Sejalan dengan ikatan aqidah, adanya kesatuan Khilafah. Artinya, umat Islam seluruh dunia. Apapun suku dan bangsanya. Hanya boleh memiliki satu Negara yang memimpin. Yakni satu Negara Khilafah. Dibawah kepemimpinan satu orang Khalifah saja. Rasulullah SAW bersabda,”Jika dibaiat dua orang Khalifah. Maka bunuhlah yang terakhir dari keduanya.”(HR. Muslim no.1853).
Syaikh Abdurrahman Al Jaziri dalam kitab alFiqh ‘ala madzahib al Arba’ah V/416 menjelaskan bahwa Imam Madzhab yang empat. Yakni Imam Syafii, Imam Malik, Imam Ahmad,dan Imam Abu Hanifah. Keempatnya sepakat bahwa kaum muslimin tidak boleh memiliki dua Khalifah pasa saat yang sama. Baik keduanya sepakat maupun bertentangan.
Khilafah, kepentingan tertinggi adalah kepentingan umat (mashalih al-ummah), yang tunduk kepada syariah Islam. Secara garis besar kepentingan umat tercermin dalam dua hal. Pertama: penerapan syariah Islam dalam segala bidang kehidupan (politik dalam negeri). Kedua: penyebaran dakwah Islam ke luar negeri dengan jihad fi sabilillah (politik luar negeri).
Dari segi batas wilayah, nation-state akan memiliki batas teritori yang tetap. Adapun batas wilayah Khilafah tidak tetap, melainkan akan terus meluas seiring dengan politik luar negerinya, yaitu penyebaran dakwah Islam dengan jalan jihad fi sabilillah (M. Husain Abdullah, Mafahim Islamiyyah, II/42-44).
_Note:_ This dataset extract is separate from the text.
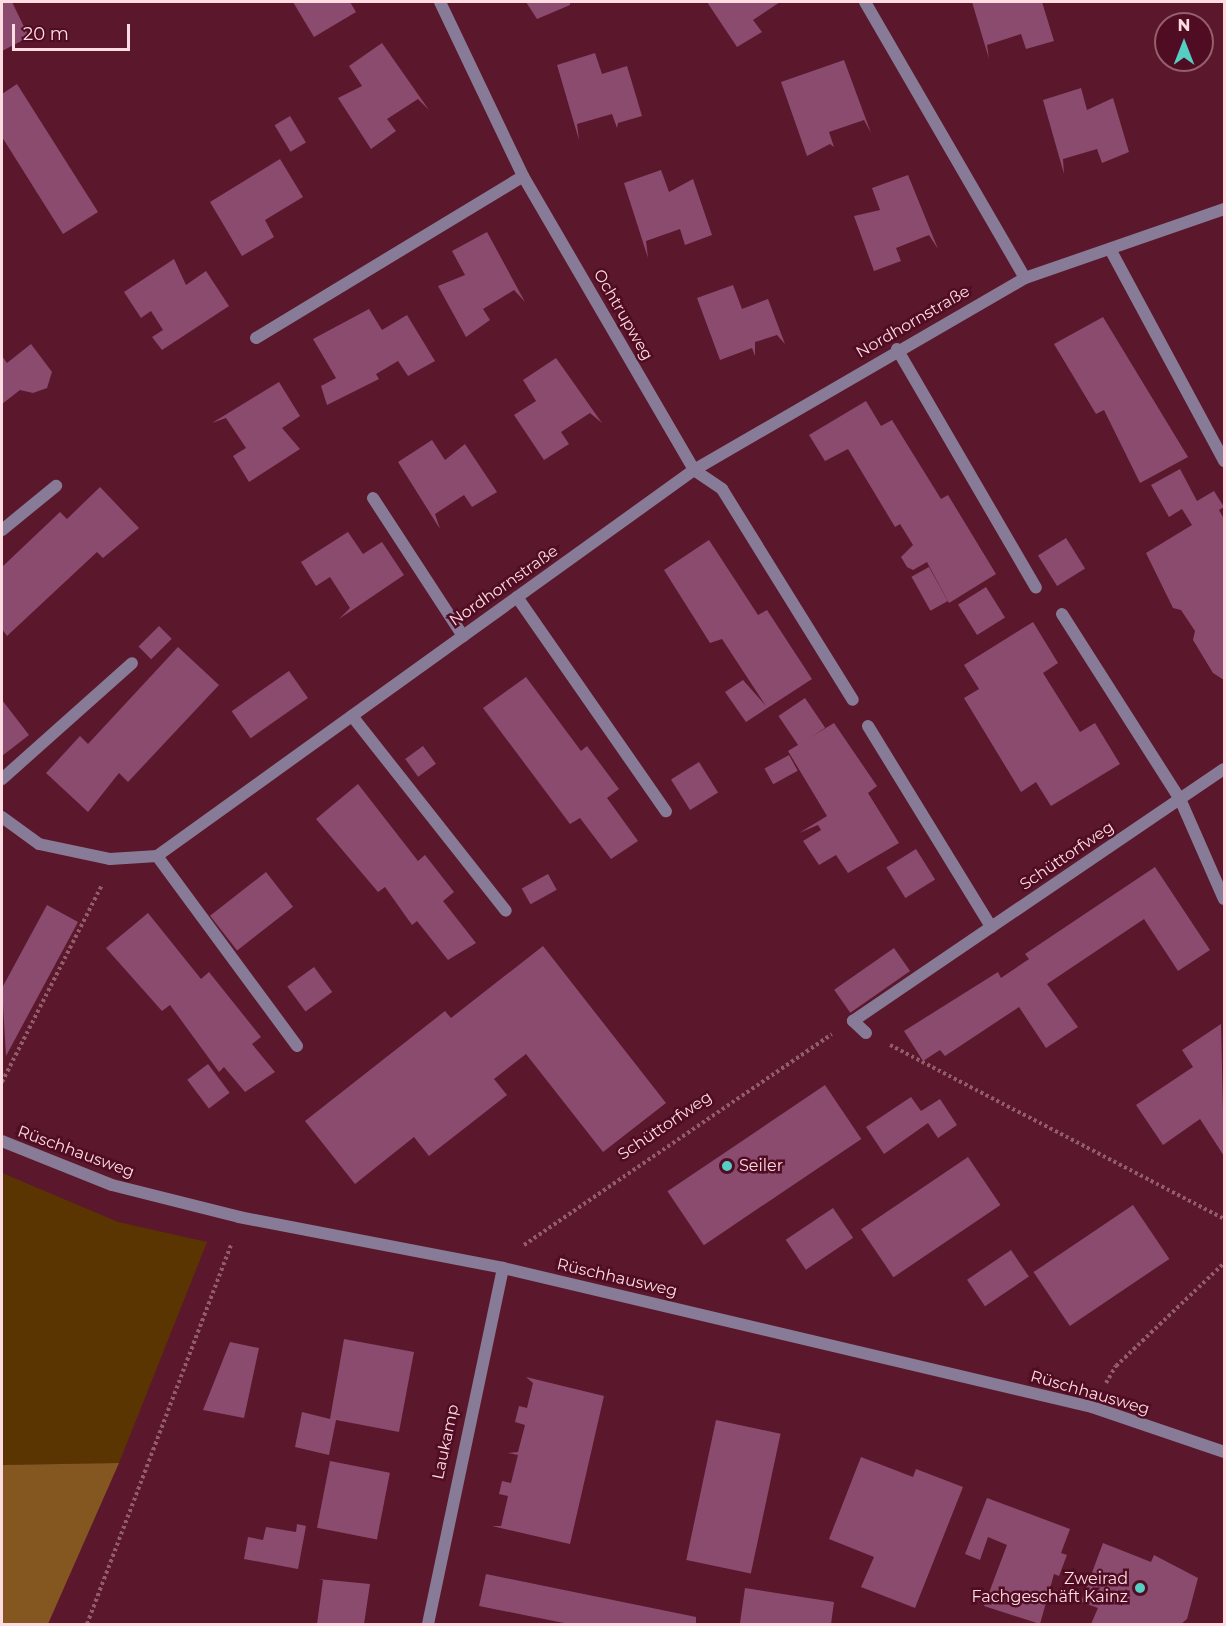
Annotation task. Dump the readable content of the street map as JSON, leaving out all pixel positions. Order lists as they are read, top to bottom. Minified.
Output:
{"streets":{"street":["Ochtrupweg","Nordhornstraße","Schüttorfweg","Rüschhausweg","Laukamp"]},"crossings":[["Ochtrupweg","Nordhornstraße"],["Schüttorfweg","Rüschhausweg"],["Schüttorfweg","Laukamp"],["Rüschhausweg","Laukamp"]],"places":["Seiler","Zweirad Fachgeschäft Kainz"],"scale_bar":"20 m","north":"top"}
Kesatuan Khilafah Harapan Satu-Satunya Umat
Dengan adanya Kesatuan Khilafah, umat di belahan bumi manapun. Akan merasakan nikmatnya dibawah naungannya. Baik di Gaza, Suriah, Irak, Afghanistan, Rohingya, Uighur, New Zealand dan Mali. Dan belahan bumi lainnya. Yang akan menjadi sasaran korban berikutnya. Sang Khalifah tak kan pernah mendiamkan umat terdzalimi. Demikian pula kaum muslimin di seluruh dunia akan bahu membahu menolong saudaranya yang terdzalimi.
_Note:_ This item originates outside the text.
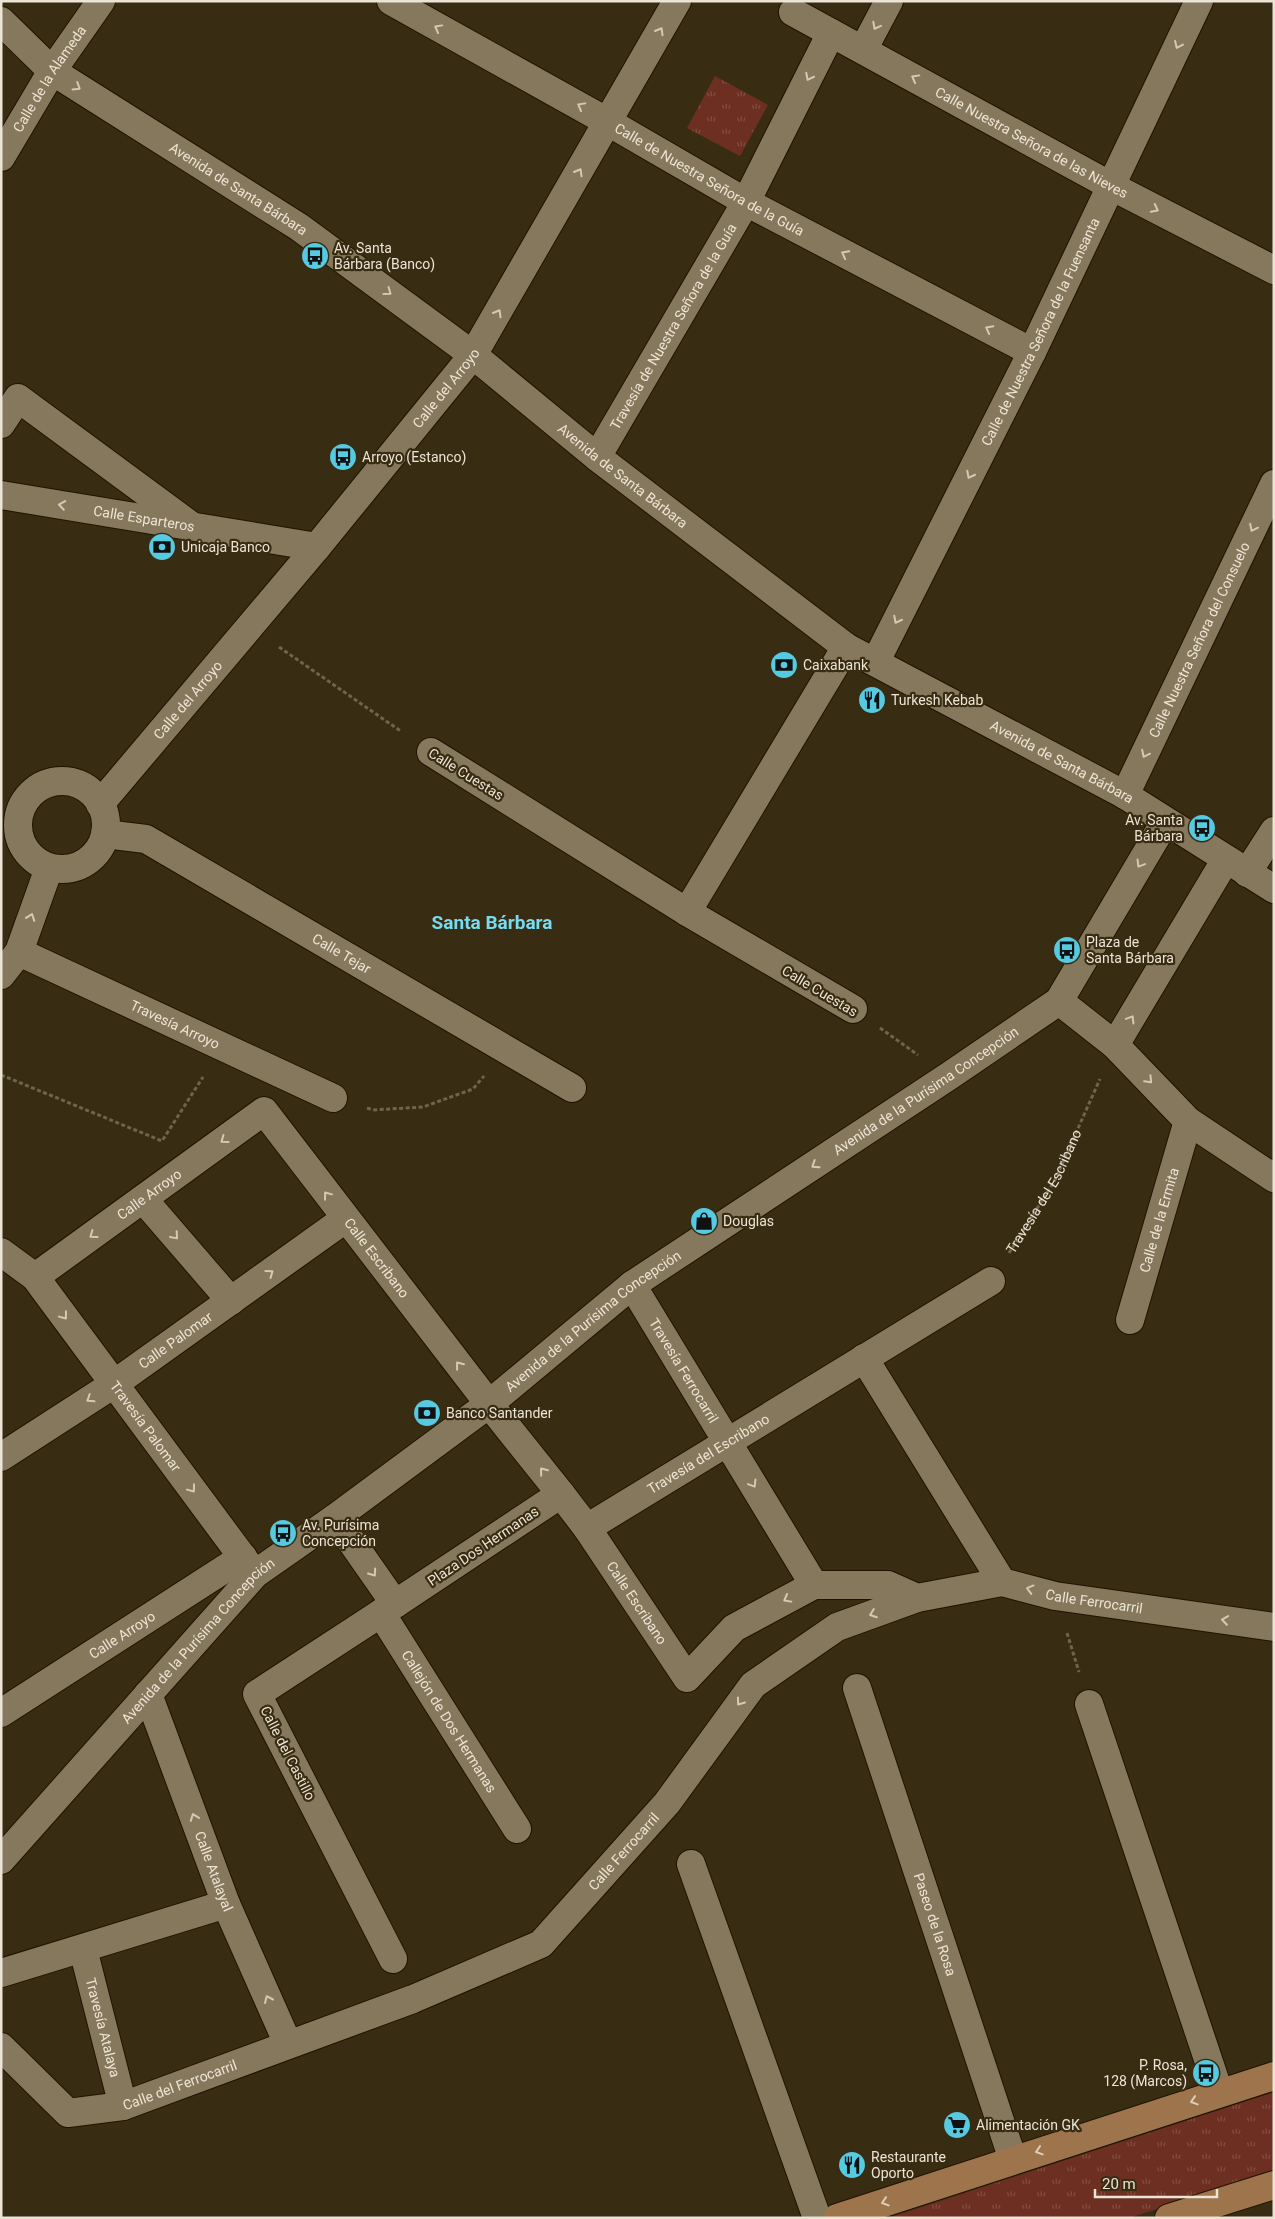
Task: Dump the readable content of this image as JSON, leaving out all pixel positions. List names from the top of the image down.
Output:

Ketika ada wanita Muslimah yang dinodai kehormatannya oleh orang Yahudi Bani Qainuqa’ di Madinah, Nabi shalla-Llahu ‘alaihi wa Sallama melindunginya, menyatakan perang kepada mereka, dan mereka pun diusir dari Madinah. Selama 10 tahun, tak kurang 79 kali peperangan dilakukan, demi menjadi junnah [perisai] bagi Islam dan kaum Muslim. Ini tidak hanya dilakukan oleh Nabi, tetapi juga para Khalifah setelahnya. Harun ar-Rasyid, di era Khilafah ‘Abbasiyyah, telah menyumbat mulut jalang Nakfur, Raja Romawi, dan memaksanya berlutut kepada Khilafah. Al-Mu’tashim di era Khilafah ‘Abbasiyyah, memenuhi jeritan wanita Muslimah yang kehormatannya dinodai oleh tentara Romawi, melumat Amuriah, yang mengakibatkan 9000 tentara Romawi terbunuh, dan 9000 lainnya menjadi tawanan. Pun demikian dengan Sultan ‘Abdul Hamid di era Khilafah ‘Utsmaniyyah, semuanya melakukan hal yang sama. Karena mereka adalah junnah [perisai]. Semoga Allah segerakan pertolongan dan janjiNya, seperti dalam QS. An Nur ayat 55.